Pittsburgh Voyeur
As a public servant who gets to see
what books you read, working as a library assistant can bring hours of
fun. "Oh, sir," I'll call out
gaily after someone's dropped off a stack of returns, "you forgot your
bookmark in this copy of 'Anal Loving for Inmates'.
Now, the everyday visitors have some
foibles, but what keeps us motivated are the regular wackos. Each library has their own. I don’t mean the homeless people who come in
to sleep in the comfy chairs (although I would like to point out that the last
person to sit where you’re sitting urinated in his own pants). I'm speaking of Baby Lady and Boat Man and
Stan. We give them a place to sit and
they keep us endlessly entertained.
An Oakland library regular was
famous for his loud muttering and singing. Everyone else learned to move to another room or deal with it, but Baby
Lady, who pushes a stroller with a realistic baby doll in it (she changes it in
the bathroom), was annoyed. She went
elsewhere, but left her baby sitting in a chair staring at him. Eventually he noticed it. "Why doesn't that baby move?" he
shouted. "It's looking at me!”
Boat Man circles the downtown
library, and he loves anything to do with boats. He's kind of loud, but let him talk about reefing sails or a boat
in a movie or anything whatsoever to do with boats, and he will do so, happily,
for hours. He sings a mean sea chanty.
Stan traipsed in one Saturday,
announcing, "Hold all my calls, and if anyone comes looking for me, tell
them I'm not here!" He spread
numerous papers, lunch sacks, and items of clothing across a back table.
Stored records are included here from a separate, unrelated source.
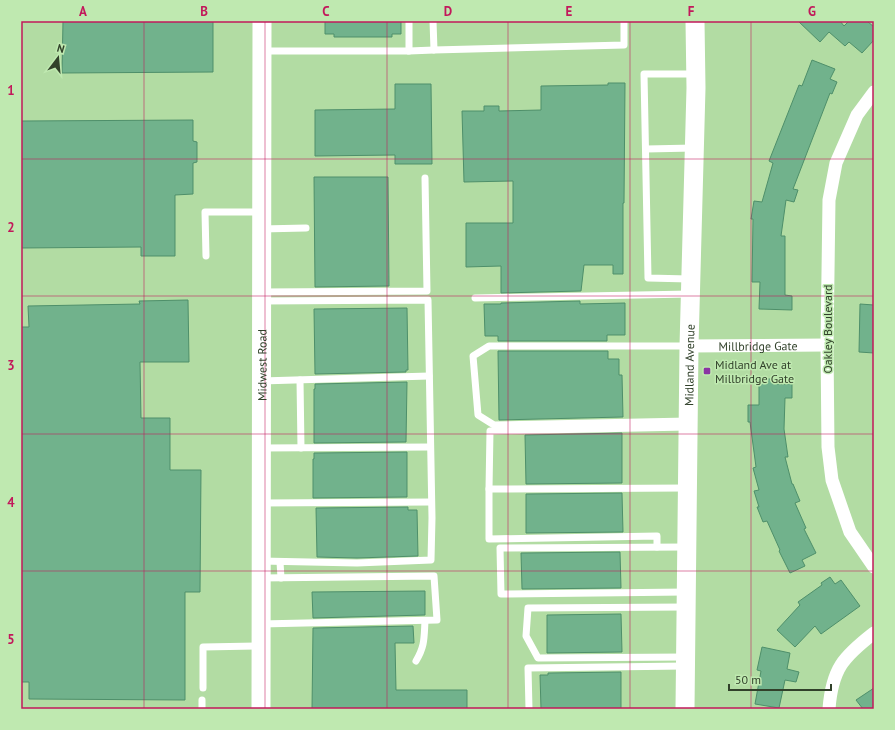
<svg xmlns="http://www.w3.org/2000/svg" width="895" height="730" font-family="'PT Sans',sans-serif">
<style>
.building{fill:#71b28c;stroke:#4e8f6a}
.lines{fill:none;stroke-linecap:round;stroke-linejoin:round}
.lane{stroke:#fff;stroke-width:7}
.street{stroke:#fff;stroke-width:13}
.secondary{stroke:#fff;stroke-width:19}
.grid{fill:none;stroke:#c2185b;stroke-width:1;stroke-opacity:0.55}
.poi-dot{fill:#8a35a3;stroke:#bfe9b0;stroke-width:1.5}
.labels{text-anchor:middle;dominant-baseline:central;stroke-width:3;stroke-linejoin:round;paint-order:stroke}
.street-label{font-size:12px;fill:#31412a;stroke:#bfe9b0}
.poi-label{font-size:12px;fill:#31412a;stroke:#bfe9b0;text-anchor:start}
.neatline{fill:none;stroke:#c2185b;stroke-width:1.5}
.grid-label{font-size:13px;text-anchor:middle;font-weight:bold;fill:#c2185b}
</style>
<rect width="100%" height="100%" fill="#b2dca3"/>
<!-- building -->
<g class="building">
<polygon points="63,21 213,21 213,72 62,73"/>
<polygon points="325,21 401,21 401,34 392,34 392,37 334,37 334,34 325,34"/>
<polygon points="798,21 840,21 844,26 849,21 867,21 874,27 874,40 862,53 849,42 845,46 829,32 820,42"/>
<polygon points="812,60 835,69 830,79 837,82 832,94 830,93 793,189 798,190 794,202 786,200 781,236 785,236 785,295 792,296 792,310 759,309 760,282 752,282 753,219 751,219 754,201 762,202 773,163 769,161 799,85 802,86"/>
<polygon points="608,83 625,83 624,203 623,203 623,274 613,274 613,265 584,265 581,291 501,293 501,266 466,267 466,223 513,223 513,181 464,182 462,111 484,111 484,106 499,106 499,111 541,110 541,86 608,85"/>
<polygon points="395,84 431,84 432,164 395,164 395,155 315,156 315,110 395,109"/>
<polygon points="193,120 193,141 197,142 197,162 193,163 193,194 175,195 175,256 141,256 141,247 21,248 21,121"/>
<polygon points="314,177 388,177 389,286 315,287"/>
<polygon points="188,300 189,362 140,362 141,418 170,418 170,470 201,470 200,592 185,592 185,700 29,699 29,682 21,682 21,327 29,327 28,306 140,304 139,301"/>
<polygon points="580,301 580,304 625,303 625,335 607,335 607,341 498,341 498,336 485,336 484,304 501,304 501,303"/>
<polygon points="860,304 874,305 874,353 859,352"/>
<polygon points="407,308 408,370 406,370 406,372 315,374 314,309"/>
<polygon points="498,351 608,351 608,359 619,359 619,375 622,375 623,417 499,420"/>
<polygon points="759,379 777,379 777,384 792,384 792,398 785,398 784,429 788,457 785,457 792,484 793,484 800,501 795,503 806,528 804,529 816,553 802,560 805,566 790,573 779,551 780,550 767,521 763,522 757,507 759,507 754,491 759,490 753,468 756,467 750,422 748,422 748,405 759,405"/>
<polygon points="407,382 406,442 314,443 314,389 315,389 315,384"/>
<polygon points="622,433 622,483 526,484 525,435"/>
<polygon points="407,452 407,497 313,498 313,459 314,459 314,453"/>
<polygon points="622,493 623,532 526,533 526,494"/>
<polygon points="408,507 408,510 417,510 418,556 357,558 317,557 316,508"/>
<polygon points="620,552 621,588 522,589 521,553"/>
<polygon points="830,577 835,584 841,580 860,606 821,634 815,626 795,647 777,630 800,605 798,602 822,585 821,583"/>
<polygon points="425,591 425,615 313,618 312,592"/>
<polygon points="621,614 622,652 547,653 547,615"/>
<polygon points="413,626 414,643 395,643 396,690 467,690 467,709 312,709 313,628"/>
<polygon points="762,647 790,653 787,669 799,672 796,682 785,680 779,708 755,704 761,671 757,670"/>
<polygon points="621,672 621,709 541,709 540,675 548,675 548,673"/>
<polygon points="874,688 874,709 863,709 856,700"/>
</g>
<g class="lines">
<!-- lane -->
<g class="lane">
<polyline points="433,21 434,50 624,45 624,21"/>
<polyline points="262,51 409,51 409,21"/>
<polyline points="409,51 434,50"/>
<polyline points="646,149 694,148"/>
<polyline points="261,229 306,228"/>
<polyline points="206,256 205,212 261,212"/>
<polyline points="689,279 648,278 644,74 695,74"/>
<polyline points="261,292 427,291 425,178"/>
<polyline points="475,298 690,294"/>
<polyline points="300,380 301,448"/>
<polyline points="261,381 429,376"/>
<polyline points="688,421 494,425 478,415 473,356 489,346 689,346"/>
<polyline points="687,427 490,431 489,489 687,488"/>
<polyline points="263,448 430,447"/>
<polyline points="489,489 489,539 657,536 657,547"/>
<polyline points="261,503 431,502"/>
<polyline points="261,561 357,563 431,560 432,518 428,300 262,301"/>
<polyline points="280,562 281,578"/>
<polyline points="261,578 434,576 437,620 261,624"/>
<polyline points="686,592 501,594 500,548 687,547"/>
<polyline points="685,657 538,658 526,636 528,608 686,607"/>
<path d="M416 661C425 646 424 638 425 621"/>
<polyline points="203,688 203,647 260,646"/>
<polyline points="202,700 202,709"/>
<polyline points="529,709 528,668 685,666"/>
</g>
<!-- street -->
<g class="street">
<polyline points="874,92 857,115 836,163 829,200 827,345 828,447 832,480 850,532 874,567"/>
<path id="s1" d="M689 346 827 345"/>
<path d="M829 709C832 669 843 657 874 633"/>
</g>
<!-- secondary -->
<g class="secondary">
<path id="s2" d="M261 709 262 21"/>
<path id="s3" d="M685 709 689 346 696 88 695 21"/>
</g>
</g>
<!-- grid -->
<path class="grid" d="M144 21V709M265 21V709M387 21V709M508 21V709M630 21V709M751 21V709M21 159H874M21 296H874M21 434H874M21 571H874"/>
<!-- markers -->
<rect class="poi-dot" x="703" y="367" width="8" height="8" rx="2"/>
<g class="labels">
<!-- street labels -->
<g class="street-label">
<text transform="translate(827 329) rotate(-90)">Oakley Boulevard</text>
<text stroke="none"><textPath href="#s1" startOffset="69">Millbridge Gate</textPath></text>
<text stroke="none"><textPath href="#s2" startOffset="344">Midwest Road</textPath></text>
<text stroke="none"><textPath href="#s3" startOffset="344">Midland Avenue</textPath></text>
</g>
<!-- poi labels -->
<g class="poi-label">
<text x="715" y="364">Midland Ave at<tspan x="715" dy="14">Millbridge Gate</tspan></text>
</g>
</g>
<!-- border -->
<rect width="895" height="730" fill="none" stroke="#bfe9b0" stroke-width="44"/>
<!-- north arrow -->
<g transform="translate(58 58) rotate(16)" stroke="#bfe9b0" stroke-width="3" paint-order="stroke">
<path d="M0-3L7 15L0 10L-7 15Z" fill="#31412a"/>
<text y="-6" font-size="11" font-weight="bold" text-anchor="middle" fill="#31412a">N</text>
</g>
<!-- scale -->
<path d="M729 684v6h102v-6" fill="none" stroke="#31412a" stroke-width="2"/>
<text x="735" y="684" font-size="12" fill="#31412a" stroke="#bfe9b0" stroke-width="3" paint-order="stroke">50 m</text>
<rect x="22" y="22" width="851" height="686" class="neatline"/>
<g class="grid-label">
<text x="83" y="16">A</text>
<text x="204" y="16">B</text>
<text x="326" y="16">C</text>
<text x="448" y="16">D</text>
<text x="569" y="16">E</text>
<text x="691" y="16">F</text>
<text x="812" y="16">G</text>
<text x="11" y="95">1</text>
<text x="11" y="232">2</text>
<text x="11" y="370">3</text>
<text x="11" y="507">4</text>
<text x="11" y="644">5</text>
</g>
</svg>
An elderly lady came in and affably
asked me, "Are you in school?"
"No," I said. "I graduated."
"Degree in library
sciences?" she said.
"No, sociolinguistics," I
said.
A moment of silence. "And what do you do with that?"
she said.
"I work in the library."
After she left, Stan sidled up and
said, in a stage whisper, "I'm sorry for eavesdropping, but did I hear you
say you were interested in hermeneutics?"
"No," I said,
blinking. "Sociolinguistics."
"Hermeneutics is the study of
language!" he boomed.
"That’s linguistics."
"Then what's
hermeneutics?" he asked, and I shrugged. "I'll look it up for you," he announced.
I was on dictionary.com before he
was, and let him and everyone else know that it was the study of Biblical
letters and translation.
"I'm sorry for using the wrong
word!" Stan all-but-shouted.
"It's okay," I hastily
explained. "People use the wrong
word all the time.”
Stan left later because he received
a call that, as far as I could tell, informed him that his neighbor's dog had
killed his mother. I am fairly certain
that this did not happen, because it would have been on the news.
The library would be dull without
them, and besides: free to the people means all the people. Even Baby Lady.